• [Task to complete]: Return each line from the entries below that contains the word "highest".

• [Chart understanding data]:
------------------------
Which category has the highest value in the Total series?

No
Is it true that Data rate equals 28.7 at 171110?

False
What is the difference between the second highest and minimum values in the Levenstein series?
------------------------
• [Answer for this exercise]:
Which category has the highest value in the Total series?
What is the difference between the second highest and minimum values in the Levenstein series?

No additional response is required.